At most, then, the plaintiff's evidence would have supported a finding that some locations other than his workplace bothered him to some extent. Such evidence would not have permitted a reasonable jury to conclude that Haynes was substantially limited in a major life activity. Accordingly, the district court's grant of summary judgment in favor of the defendants was appropriate.

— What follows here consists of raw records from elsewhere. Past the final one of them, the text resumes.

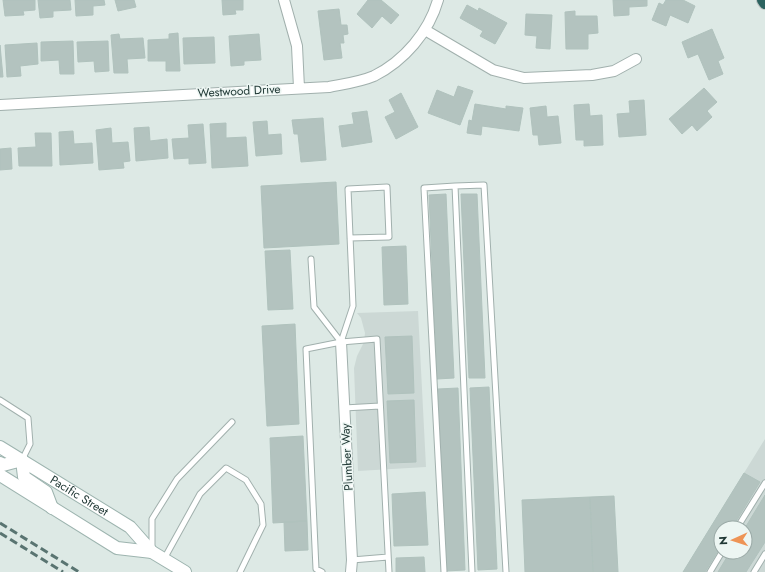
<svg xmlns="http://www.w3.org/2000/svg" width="765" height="572" viewBox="0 0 765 572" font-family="Jost,sans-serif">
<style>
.built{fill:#ccd8d5;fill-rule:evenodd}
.building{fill:#b3c3bf;stroke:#b0c2bd}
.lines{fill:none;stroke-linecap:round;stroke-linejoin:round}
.service-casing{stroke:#a1b0ad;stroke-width:7}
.minor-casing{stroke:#a1b0ad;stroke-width:12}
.secondary-casing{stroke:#9db4af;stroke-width:14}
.motorway-casing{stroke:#bcc3c2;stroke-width:14}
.service{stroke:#fff;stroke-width:5}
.minor{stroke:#fff;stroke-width:10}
.secondary{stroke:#fff;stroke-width:12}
.motorway{stroke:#2c6360;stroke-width:12}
.rail{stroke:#597471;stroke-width:3;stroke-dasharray:8 4;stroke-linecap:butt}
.labels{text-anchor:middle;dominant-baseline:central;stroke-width:3;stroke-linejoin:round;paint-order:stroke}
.street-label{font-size:12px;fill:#203835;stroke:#edf6f3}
</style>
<rect width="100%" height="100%" fill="#dde9e5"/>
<path class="built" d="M418,311l8,156 -68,4 -4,-103 3,-12 7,-14 1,-9 -4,-15 -4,-5z
M765,439v133h-82zM721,528h24v24h-24z"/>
<path class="building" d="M3,0h32v10l-12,1 1,4 -19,1z
M38,0h32l1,10 -18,1v6l-13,1z
M75,0h29l1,5 -12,1v9l-17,1z
M115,0h19l2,7 -18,4z
M222,0h21v10h-8l1,4 -13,1z
M368,0h13l18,15 -8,9 -9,-8 -10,12 -15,-14z
M613,0h34v6l-18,1v8l-15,1z
M666,0h17l12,6 -7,17 -18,-8 -4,11 -14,-6 7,-17 4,2z
M467,5l11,6 1,-3 28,15 -12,21 -15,-8 3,-5 -23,-13z
M339,9l2,16h6l1,9 -5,1 1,8h-4l2,15 -18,2 -6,-49z
M575,11v5h22l1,17 -10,1v15h-22l-1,-37z
M526,14l26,1 -2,34 -14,-1 1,-12 -12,-1z
M712,29l12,29 -6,3 5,13 -14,6 -11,-26 -10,4 -6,-16z
M178,33l2,38h-14v-10h-18v-21l21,-1v-5z
M119,34l1,5 23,-1 2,20 -18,1 1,14h-14l-3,-38z
M259,34l2,26 -17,1v4l-13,1 -2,-30z
M214,37l1,26 -31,1 -1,-26z
M73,41l1,33h-14l-1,-14 -18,1v-19z
M108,41l1,30 -14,1 -1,-11 -16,1 -1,-20z
M37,43l1,21 -18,2 1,10 -14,1 -2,-32z
M0,45l3,32h-3z
M458,86l15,5 -13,34 -32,-12 9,-23 17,7z
M704,88l13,14 -10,9 5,6 -15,14 -5,-6 -10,9 -13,-15z
M401,93l17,34 -22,12 -11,-22 10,-5 -6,-12z
M644,100l2,35 -27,2 -2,-23 13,-1 -1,-12z
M475,104l31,5v-3l17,2 -4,23 -37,-5 -1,9 -14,-2 2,-13 3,1z
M589,104l1,12 12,-1 1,30 -19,1v-6h-8l-2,-35z
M546,106l1,11 11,-1 3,27 -22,2 -1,-10h-5l-3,-27z
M367,111l5,31 -30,5 -3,-21 15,-2 -2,-11z
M323,118l3,42 -25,2 -3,-28h-4l-2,-14z
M267,121l1,14 13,-1 1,20 -26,2 -3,-34z
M226,123v15l20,-1 2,29 -36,2 -2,-44z
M203,124l3,39 -17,1v-6l-15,1 -2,-20 17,-1 -1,-13z
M149,127l1,14 17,-2 1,19 -32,3 -2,-33z
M111,128l1,15 16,-1 2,19 -7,1 1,6 -25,2 -3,-40z
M73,131l1,13 18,-1 1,20 -33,2 -1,-33z
M35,133h16l1,33h-33l-1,-18 18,-1z
M11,148l1,21 -12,1v-21z
M336,182l3,62 -75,4 -3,-62z
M446,194l8,184 -17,1 -8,-184z
M461,194h16l8,184h-16z
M406,246l2,58 -24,1 -2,-58z
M290,250l3,59 -25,1 -3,-59z
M295,324l4,100 -32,2 -5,-100z
M412,336l2,57 -26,1 -3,-57z
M489,387l8,182 -19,1 -8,-182z
M458,388l7,182 -19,1 -8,-182z
M414,400l2,62 -26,1 -3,-62z
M303,436l4,85 -34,2 -3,-85z
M744,473l16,9 -28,46h-11v18l-16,26h-22z
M425,492l3,53 -34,1 -2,-52z
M765,495v47l-19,30h-28l12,-20h15v-24z
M614,496l4,76h-25l-3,-75z
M590,497l3,75h-68l-3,-72z
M307,521l1,29 -23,1 -1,-29z
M424,557l1,15h-29v-14z"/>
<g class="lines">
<defs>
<path id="service" d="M455,186l29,-1 22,387
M311,259l3,48 27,35
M341,342l12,-36 -5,-117 39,-2 2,50 -39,1
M0,400l28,18 2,26 -8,16
M344,408l36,-2
M737,528l28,-45
M152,549v-30l25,-40 55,-57
M164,559l36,-65 26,-26 20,12 15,24 2,21 -23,47
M352,560l36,-3
M322,572l-6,-3 -10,-220 35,-7 36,-3 12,233
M444,572l-20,-384 31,-2 17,386
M710,572l12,-20
M754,572l11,-18"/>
<path id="minor" d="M284,0l13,46 2,42
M425,30l68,40 31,8 68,-3 22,-4 22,-12
M0,105l329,-18c15,-3 31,-5 45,-11 30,-15 55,-44 64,-76
M341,342l11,218 -1,12"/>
<g id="secondary">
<path id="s1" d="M0,447l130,80 22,25 33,20"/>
<path d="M22,460l2,17 22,15 6,16"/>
<path d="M0,463l3,2 19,-5"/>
<path d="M0,475l117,73 35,4"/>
</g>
<path id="motorway" d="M763,0l2,3"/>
</defs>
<use href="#service" class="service-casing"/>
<use href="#minor" class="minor-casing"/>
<use href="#secondary" class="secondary-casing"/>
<use href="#motorway" class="motorway-casing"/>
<use href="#service" class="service"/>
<use href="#minor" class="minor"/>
<use href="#secondary" class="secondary"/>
<use href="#motorway" class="motorway"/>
<path class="rail" d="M0,523l79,49
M0,533l63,39"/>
</g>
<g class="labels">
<g class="street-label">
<text transform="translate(239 91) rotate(-3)">Westwood Drive</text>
<text transform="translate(347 457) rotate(-93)">Plumber Way</text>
<text stroke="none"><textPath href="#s1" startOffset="93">Pacific Street</textPath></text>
</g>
</g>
<g transform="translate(733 540) rotate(267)"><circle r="19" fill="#edf6f3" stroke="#9baaa7"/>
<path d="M0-3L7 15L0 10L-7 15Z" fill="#ee9456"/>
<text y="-6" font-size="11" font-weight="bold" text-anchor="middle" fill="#203835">N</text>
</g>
</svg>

For the foregoing reasons, we conclude that the evidence fails to raise a genuine issue that Haynes had a disability within the meaning of the ADA. The judgment of the district court is therefore
WILLIAMS, Senior Circuit Judge, concurring:
I write separately only to question the premise, assumed by all parties (and thus quite properly not ruled on by the court), that "sleeping" is "a major life activit[y]" for purposes of the Americans with Disabilities Act, specifically 42 U.S.C. § 12102(2)(A). Here no analytical problem arises, because Haynes loses for want of evidence that his impairment, idiopathic pruritus, caused his sleeplessness. But had he prevailed on that question, the next issue would have been whether the impairment "substantially" limited his sleeping. See id. Not only is sleep largely an instrumental activity -- valued for its ability to refresh us for various waking activities -- but humans' sleep needs vary radically. Some can be successful chief executives of firms -- or countries -- on very little sleep, while others require a full eight hours, or more, to get through only moderately productive days. See, e.g., Only Wimps Need 8 Hours, L.A. Times, Feb. 10, 1994, at 1 ("Winston Churchill slept little and sometimes ridiculed those who slept more."). Thus the only way to answer the question whether the impairment "substantially" limited Haynes's sleep would be by reference to the effects on his waking "life activities." A more direct answer to that question would look straight to the waking activities adversely affected. The intermediate step seems to add nothing useful.